National Football League Commissioner Roger Goodell's arrival Friday at the state Capitol to personally lobby for a new Minnesota Vikings stadium may already be creating some political movement.
Gov. Mark Dayton said Thursday morning the NFL commissioner would meet with Republican and DFL leaders Friday, and that Art Rooney II, the owner of the Pittsburgh Steelers and the chair of the league's stadium committee, would also be attending.
"They didn't issue any threats or anything, but it was more of a warning" that the Vikings might leave Minnesota, Dayton told reporters outside his state Capitol office. "It was very clear that they see that the Vikings will be in play [to move] if this is not resolved or unfavorably resolved in this session."
With the Republican-led Legislature moving quickly toward adjournment for the spring, Goodell's arrival was the latest sign that the NFL was putting high-stakes pressure on lawmakers to resurrect the Viking stadium legislation in the coming days.

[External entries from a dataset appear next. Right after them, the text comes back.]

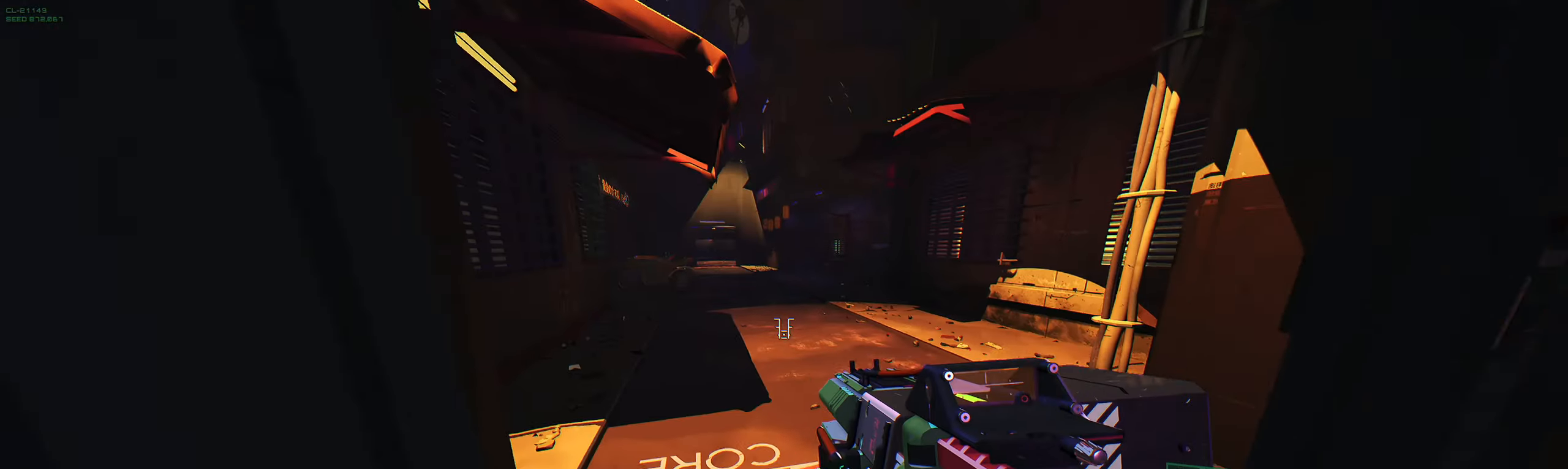
{"keys": ["w"], "events": [[283, "space", "down"], [400, "space", "up"]]}
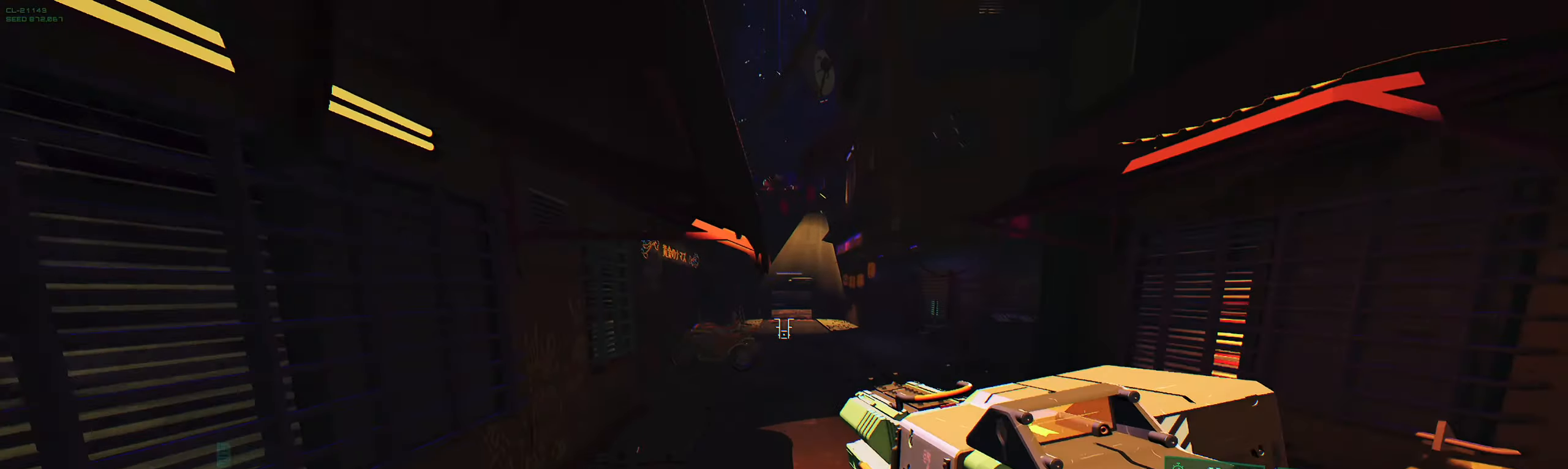
{"keys": ["shift", "w"], "events": [[83, "shift", "down"], [200, "shift", "up"], [433, "shift", "down"]]}
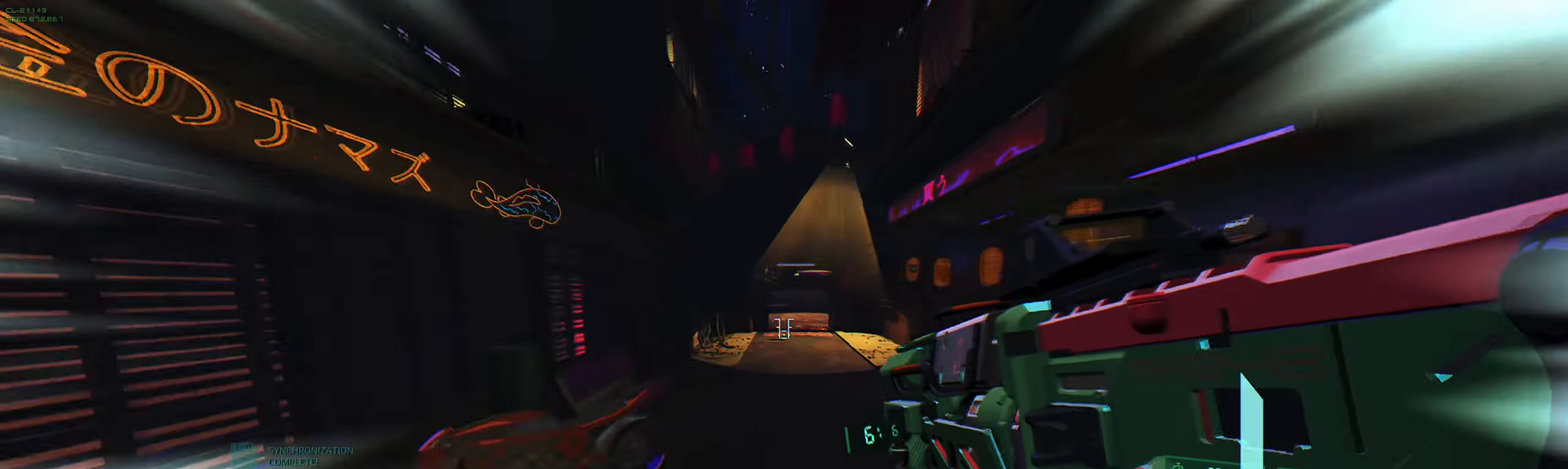
{"keys": ["w"], "events": [[67, "shift", "up"]]}
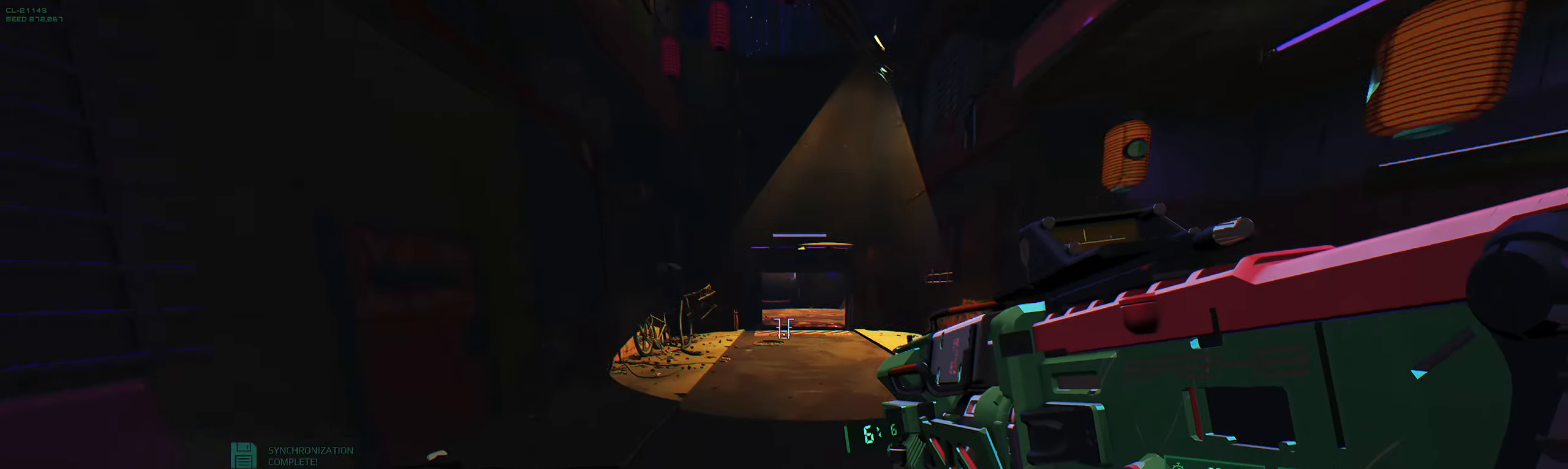
{"keys": ["d", "space"], "events": [[50, "d", "down"], [83, "w", "up"], [217, "s", "down"], [417, "s", "up"], [417, "space", "down"]]}
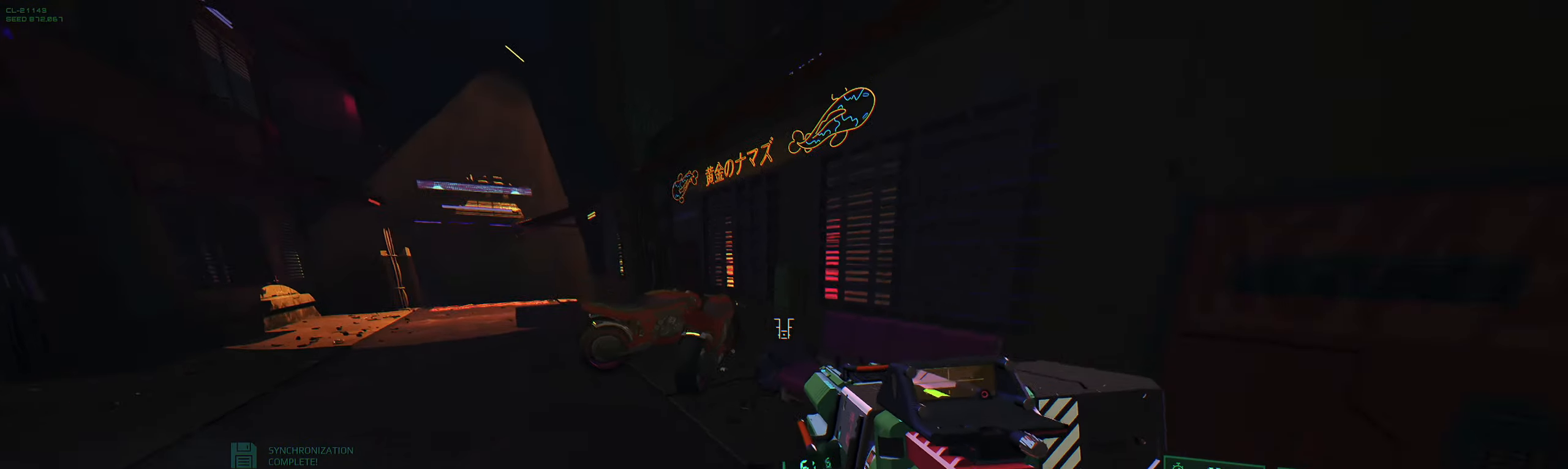
{"keys": ["w"], "events": [[33, "space", "up"], [333, "w", "down"], [467, "d", "up"]]}
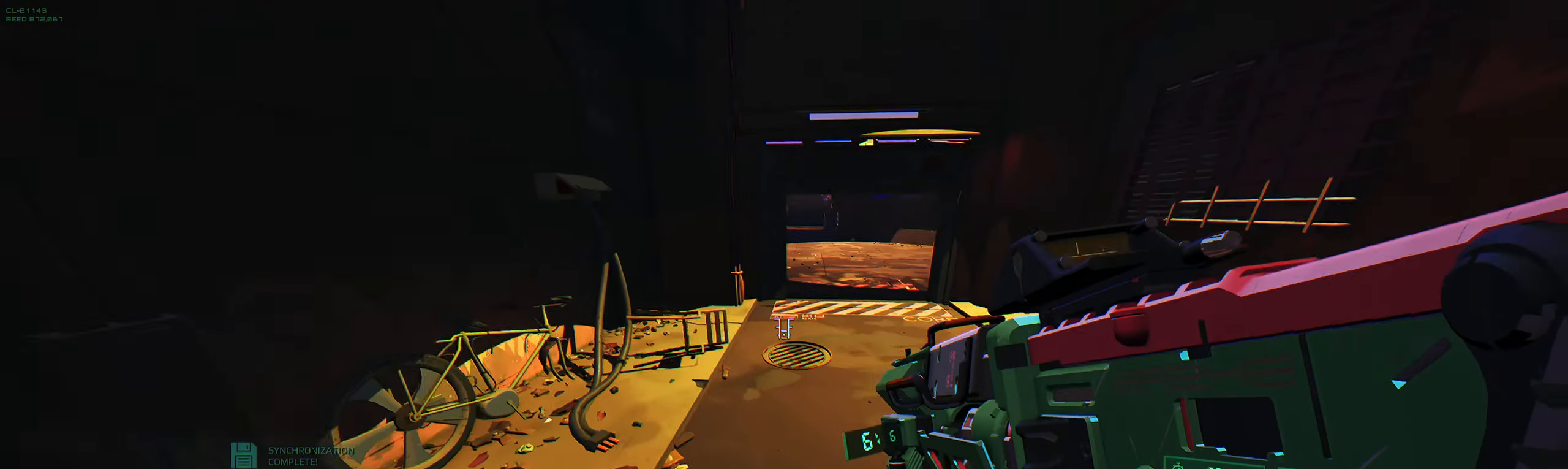
{"keys": ["shift", "w"], "events": [[400, "shift", "down"]]}
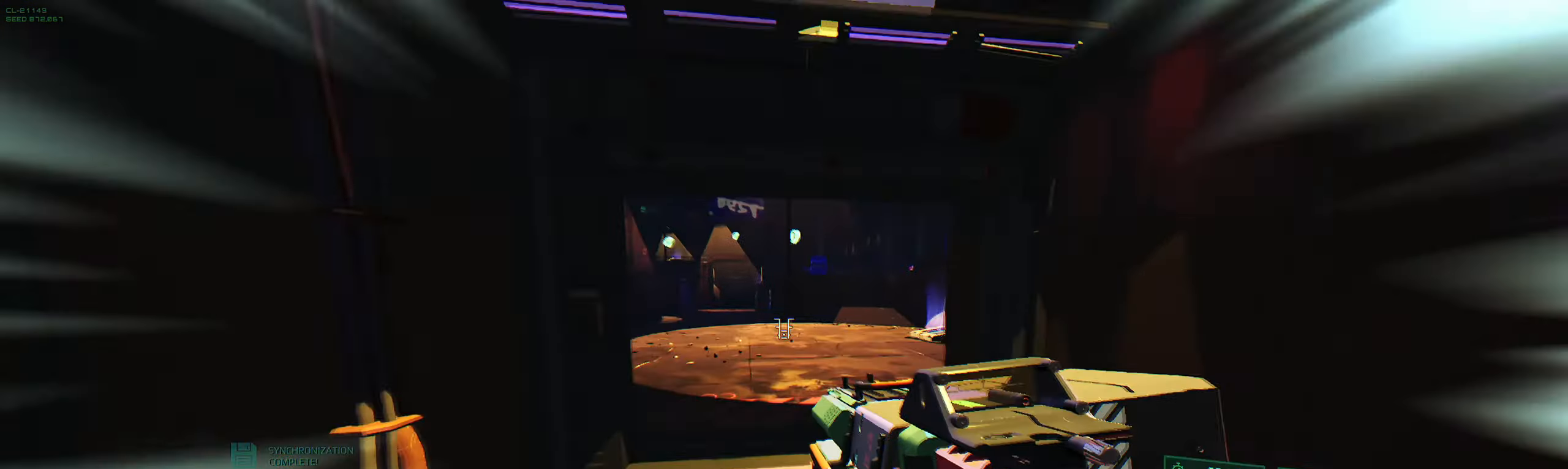
{"keys": ["w"], "events": [[67, "shift", "up"]]}
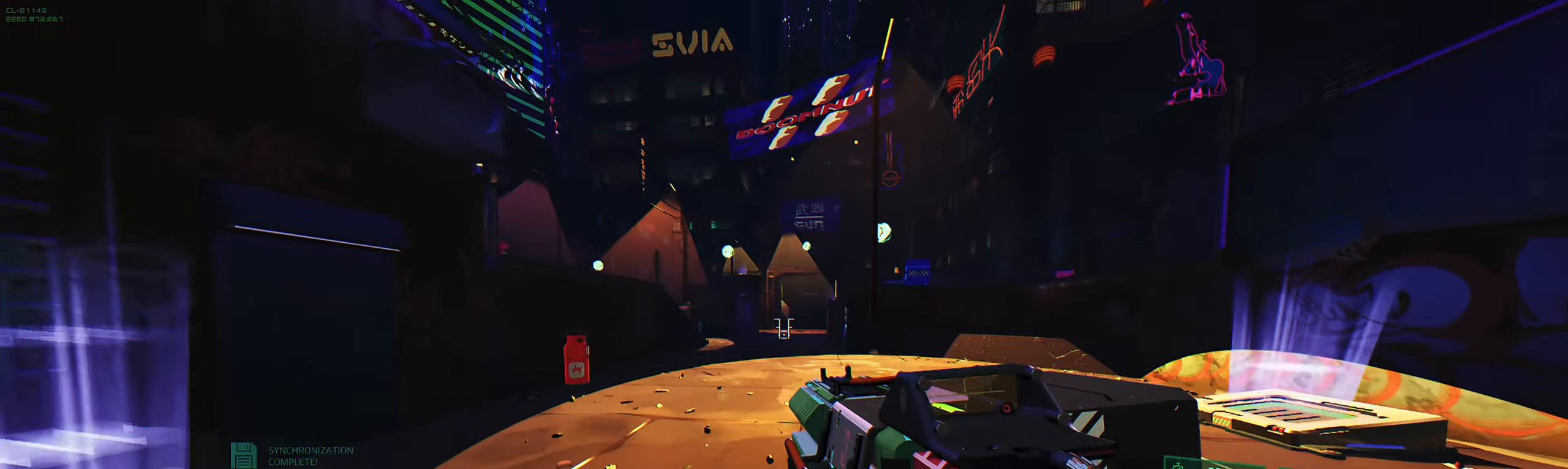
{"keys": ["w"], "events": []}
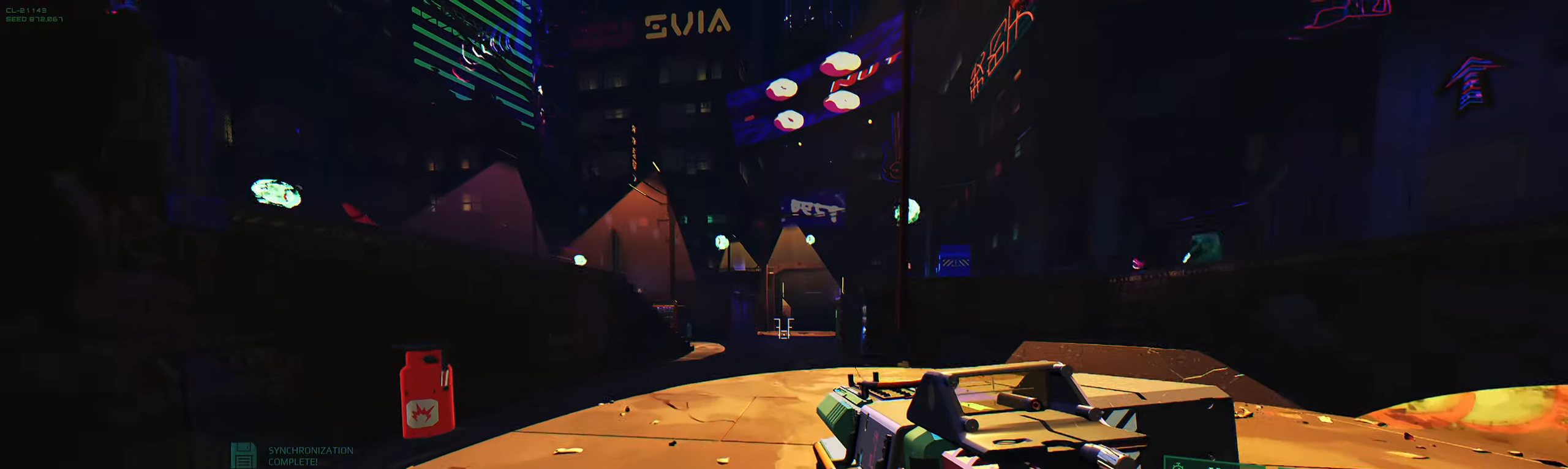
{"keys": ["w"], "events": []}
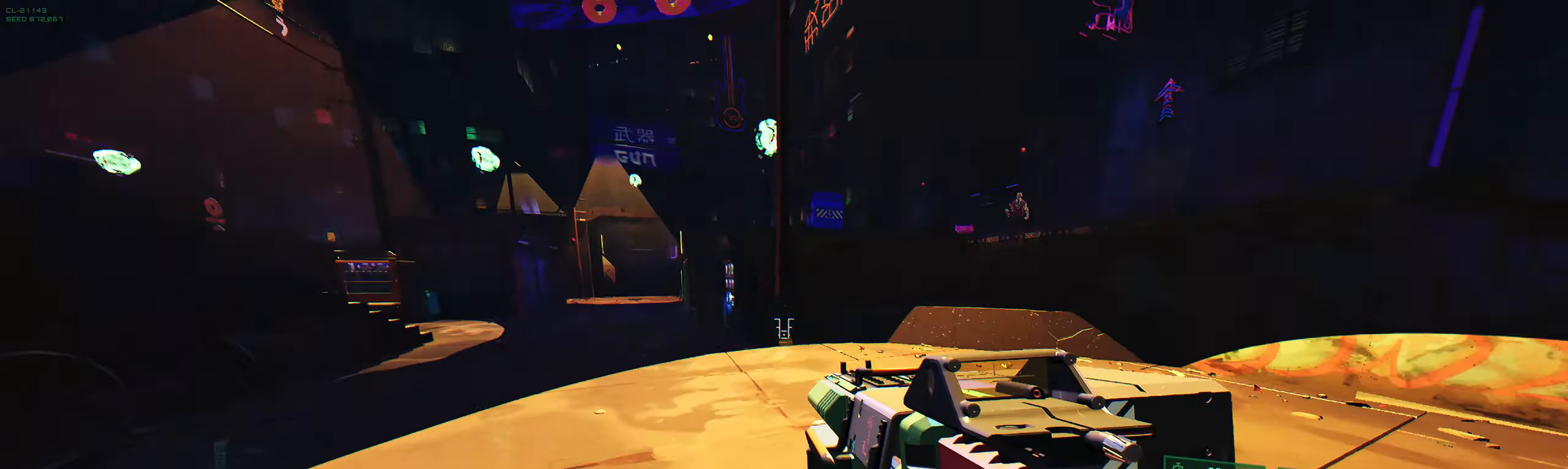
{"keys": ["w"], "events": [[117, "d", "down"], [184, "space", "down"], [300, "space", "up"], [467, "d", "up"]]}
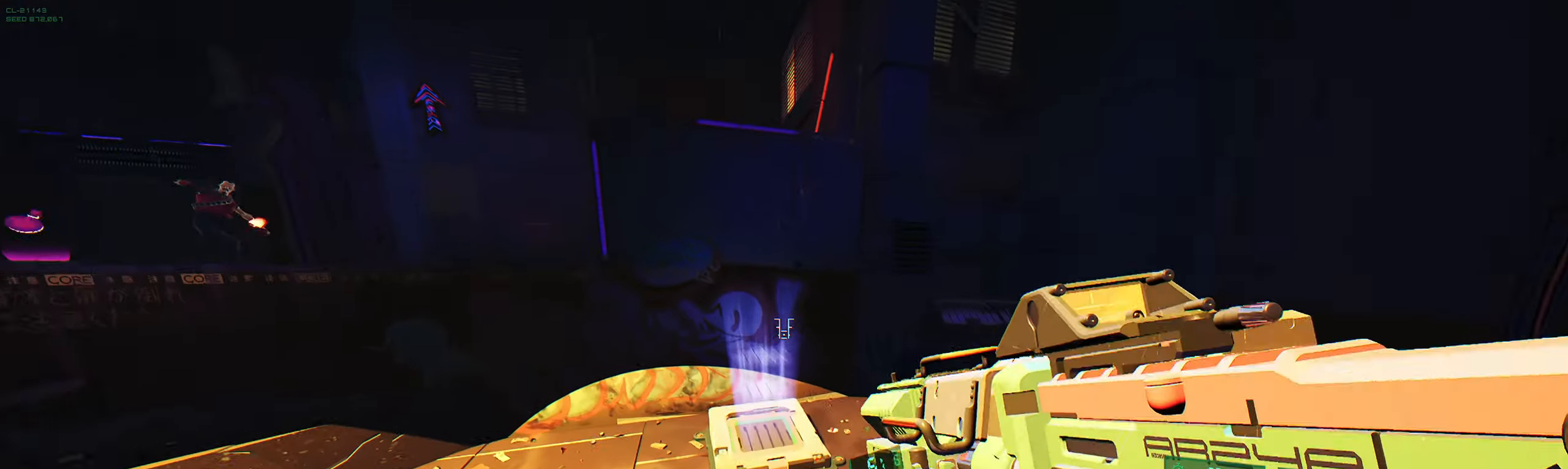
{"keys": ["w"], "events": []}
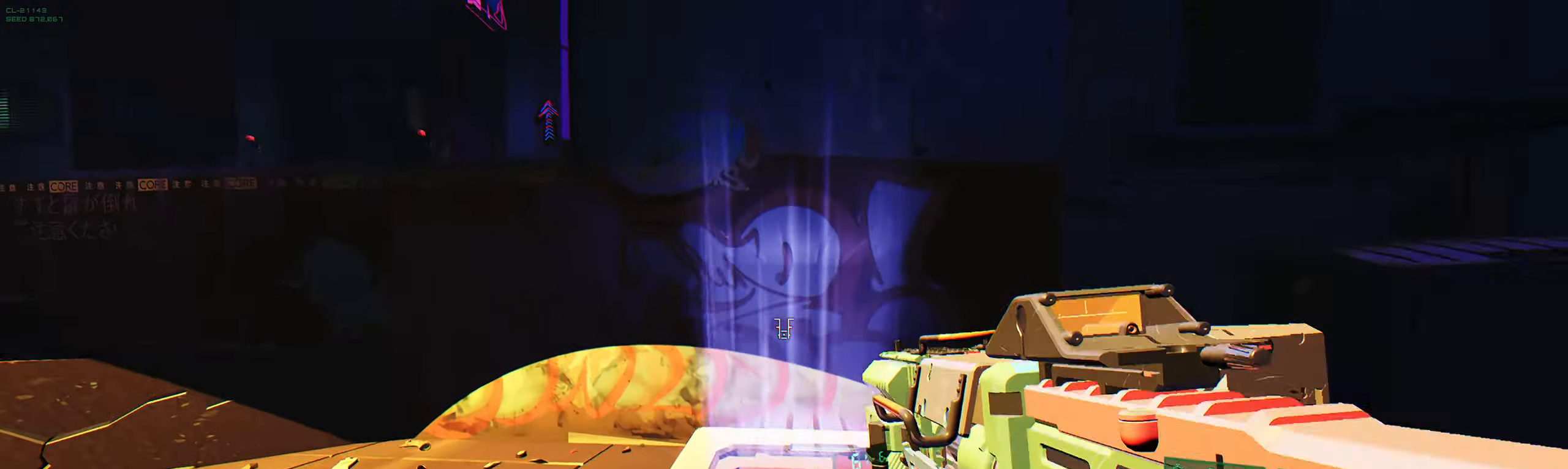
{"keys": ["w"], "events": [[384, "space", "down"], [500, "space", "up"]]}
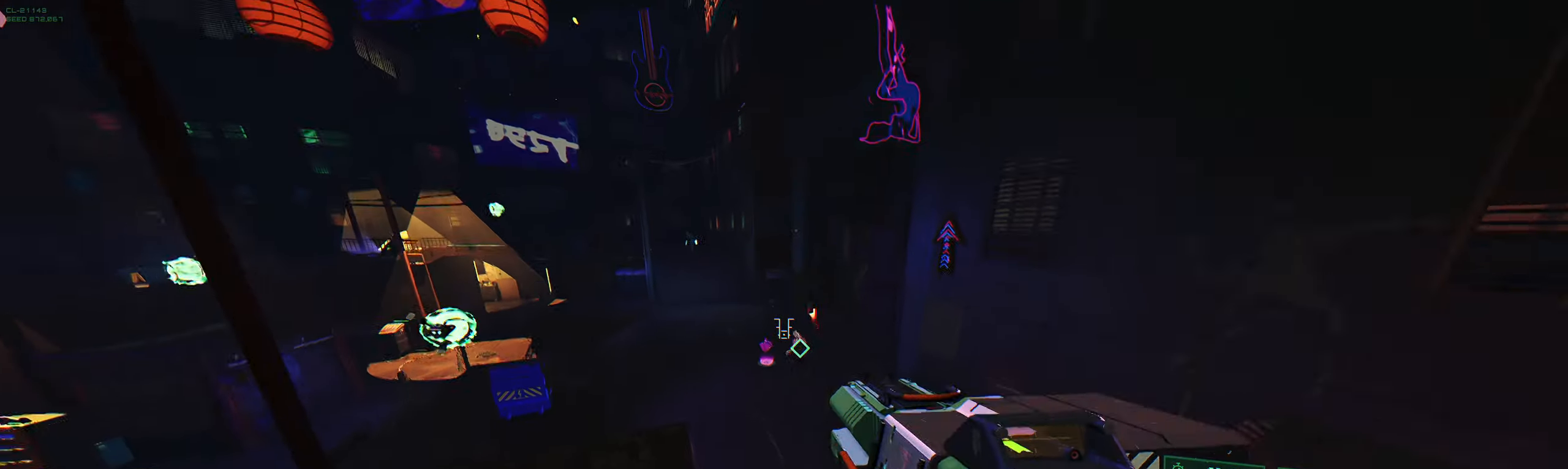
{"keys": ["d", "s"], "events": [[117, "ctrl", "down"], [117, "shift", "down"], [150, "shift", "up"], [234, "d", "down"], [250, "ctrl", "up"], [267, "w", "up"], [400, "s", "down"]]}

In a slight sign of movement, Senate Majority Leader David Senjem said after Dayton's comments Thursday that a Senate panel where the nearly $1 billion Vikings stadium plan has been stalled for weeks would now likely meet Friday to reconsider the legislation. [As of late Thursday afternoon however the meeting had not yet been scheduled].
Senjem's comments came after Senate Minority Leader Tom Bakk, the lead DFLer in the Senate, said DFLers on the 14-member panel would agree to put up the majority of the votes needed to pass the Vikings plan in the committee.
"The mere fact that they're here, I suspect, elevates this whole issue," Senjem said of Goodell's visit.
"I think the Vikings are probably going to be around for another year or so," he added however. "But I don't think we can forget about St. Louis, Baltimore, Los Angeles [and] Oakland" where NFL teams have left. "They experienced this. It can happen. It's real."